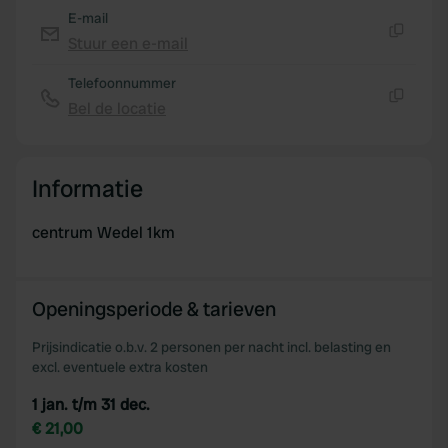
E-mail
Stuur een e-mail
Kopiëren
Telefoonnummer
Bel de locatie
Kopiëren
Informatie
centrum Wedel 1km
Openingsperiode & tarieven
Prijsindicatie o.b.v. 2 personen per nacht incl. belasting en
excl. eventuele extra kosten
1 jan. t/m 31 dec.
€ 21,00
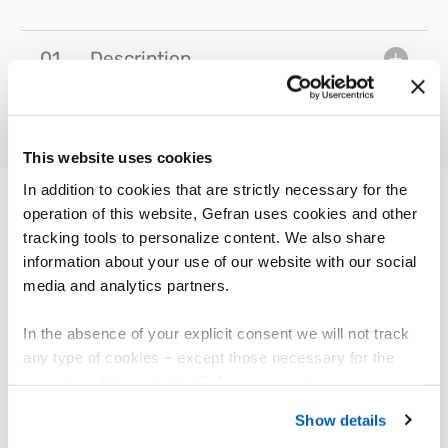
01
Description
This website uses cookies
In addition to cookies that are strictly necessary for the
operation of this website, Gefran uses cookies and other
tracking tools to personalize content. We also share
AUTRES PRODUITS
Vous pourriez être intéressé par
information about your use of our website with our social
media and analytics partners.
In the absence of your explicit consent we will not track
any type of cookies – except those necessary for the
operation of the website. Before expressing your
preferences, we invite you to read GEFRAN Cookie
Show details
Policy, available at the following link:
Gefran - Cookie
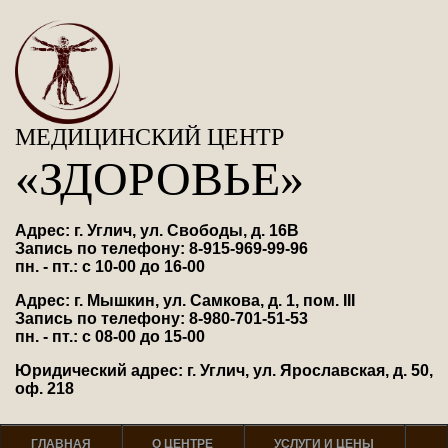
МЕДИЦИНСКИЙ ЦЕНТР
«ЗДОРОВЬЕ»
Адрес: г. Углич, ул. Свободы, д. 16В
Запись по телефону: 8-915-969-99-96
пн. - пт.: с 10-00 до 16-00
Адрес: г. Мышкин, ул. Самкова, д. 1, пом. III
Запись по телефону: 8-980-701-51-53
пн. - пт.: с 08-00 до 15-00
Юридический адрес: г. Углич, ул. Ярославская, д. 50,
оф. 218
ГЛАВНАЯ
О ЦЕНТРЕ
УСЛУГИ И ЦЕНЫ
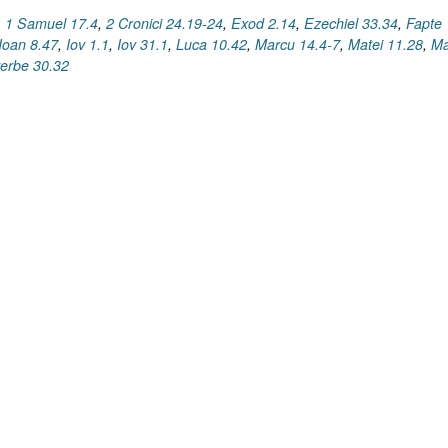
,
1 Samuel 17.4
,
2 Cronici 24.19-24
,
Exod 2.14
,
Ezechiel 33.34
,
Fapte
Ioan 8.47
,
Iov 1.1
,
Iov 31.1
,
Luca 10.42
,
Marcu 14.4-7
,
Matei 11.28
,
Ma
erbe 30.32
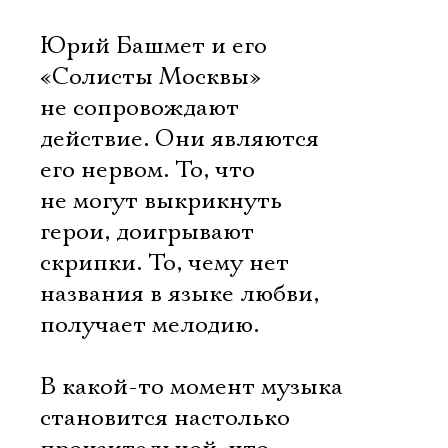
Юрий Башмет и его
Электропочта
«Солисты Москвы»
не сопровождают
Имя
действие. Они являются
его нервом. То, что
не могут выкрикнуть
герои, доигрывают
Ознакомиться
скрипки. То, чему нет
названия в языке любви,
получает мелодию.
В какой-то момент музыка
становится настолько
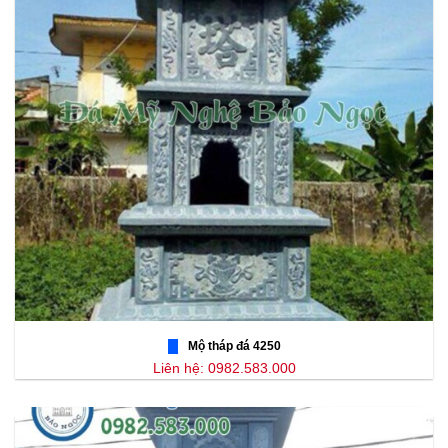
Mộ tháp đá 4250
Liên hệ: 0982.583.000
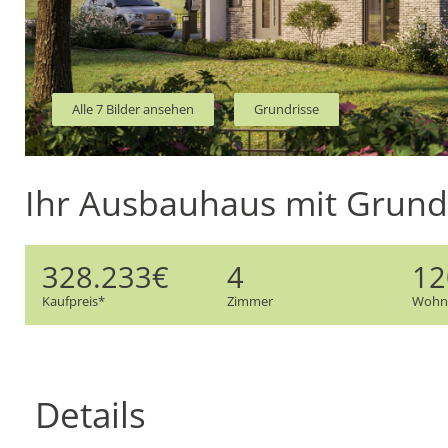
Alle 7 Bilder ansehen
Grundrisse
Ihr Ausbauhaus mit Grunds
328.233€
4
12
Kaufpreis*
Zimmer
Wohnf
Details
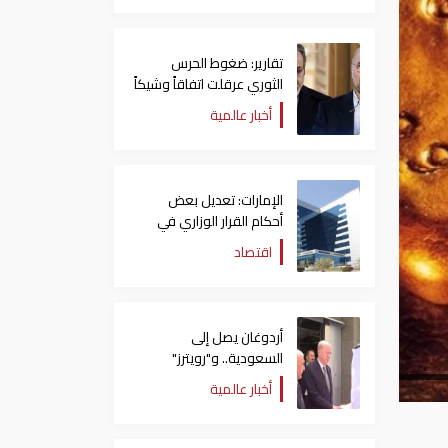
تقارير: ضغوط الحرس
الثوري عرقلت اتفاقاً وشيكاً
حول هرمز
أخبار عالمية
الإمارات: تعديل بعض
أحكام القرار الوزاري في
شأن الضريبة على الشركات
اقتصاد
والأعمال
أردوغان يصل إلى
السعودية.. و"رويترز"
تكشف تفاصيل الاتفاق
أخبار عالمية
المرتقب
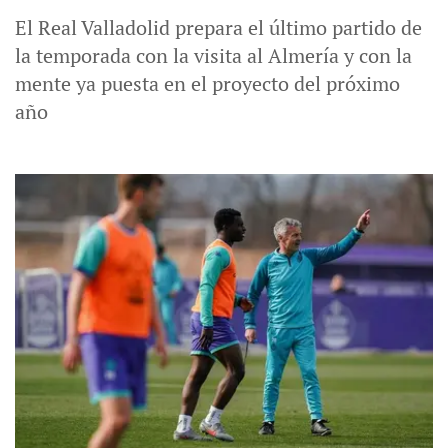
El Real Valladolid prepara el último partido de
la temporada con la visita al Almería y con la
mente ya puesta en el proyecto del próximo
año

====

■ TASK DIRECTIONS ■
Reproduce the lines with every instance of "Kopiëren" changed to "Kopieer" and nothing else altered. Omit the pictures.

■ RESULT BELOW ■
E-mail
Stuur een e-mail
Kopieer
Telefoonnummer
Bel de locatie
Kopieer
Informatie
centrum Wedel 1km
Openingsperiode & tarieven
Prijsindicatie o.b.v. 2 personen per nacht incl. belasting en
excl. eventuele extra kosten
1 jan. t/m 31 dec.
€ 21,00
01
Description
This website uses cookies
In addition to cookies that are strictly necessary for the
operation of this website, Gefran uses cookies and other
tracking tools to personalize content. We also share
AUTRES PRODUITS
Vous pourriez être intéressé par
information about your use of our website with our social
media and analytics partners.
In the absence of your explicit consent we will not track
any type of cookies – except those necessary for the
operation of the website. Before expressing your
preferences, we invite you to read GEFRAN Cookie
Show details
Policy, available at the following link:
Gefran - Cookie
МЕДИЦИНСКИЙ ЦЕНТР
«ЗДОРОВЬЕ»
Адрес: г. Углич, ул. Свободы, д. 16В
Запись по телефону: 8-915-969-99-96
пн. - пт.: с 10-00 до 16-00
Адрес: г. Мышкин, ул. Самкова, д. 1, пом. III
Запись по телефону: 8-980-701-51-53
пн. - пт.: с 08-00 до 15-00
Юридический адрес: г. Углич, ул. Ярославская, д. 50,
оф. 218
ГЛАВНАЯ
О ЦЕНТРЕ
УСЛУГИ И ЦЕНЫ
,
1 Samuel 17.4
,
2 Cronici 24.19-24
,
Exod 2.14
,
Ezechiel 33.34
,
Fapte
Ioan 8.47
,
Iov 1.1
,
Iov 31.1
,
Luca 10.42
,
Marcu 14.4-7
,
Matei 11.28
,
Ma
erbe 30.32
Юрий Башмет и его
Электропочта
«Солисты Москвы»
не сопровождают
Имя
действие. Они являются
его нервом. То, что
не могут выкрикнуть
герои, доигрывают
Ознакомиться
скрипки. То, чему нет
названия в языке любви,
получает мелодию.
В какой-то момент музыка
становится настолько
Mộ tháp đá 4250
Liên hệ: 0982.583.000
Alle 7 Bilder ansehen
Grundrisse
Ihr Ausbauhaus mit Grunds
328.233€
4
12
Kaufpreis*
Zimmer
Wohnf
Details
تقارير: ضغوط الحرس
الثوري عرقلت اتفاقاً وشيكاً
حول هرمز
أخبار عالمية
الإمارات: تعديل بعض
أحكام القرار الوزاري في
شأن الضريبة على الشركات
اقتصاد
والأعمال
أردوغان يصل إلى
السعودية.. و"رويترز"
تكشف تفاصيل الاتفاق
أخبار عالمية
المرتقب
El Real Valladolid prepara el último partido de
la temporada con la visita al Almería y con la
mente ya puesta en el proyecto del próximo
año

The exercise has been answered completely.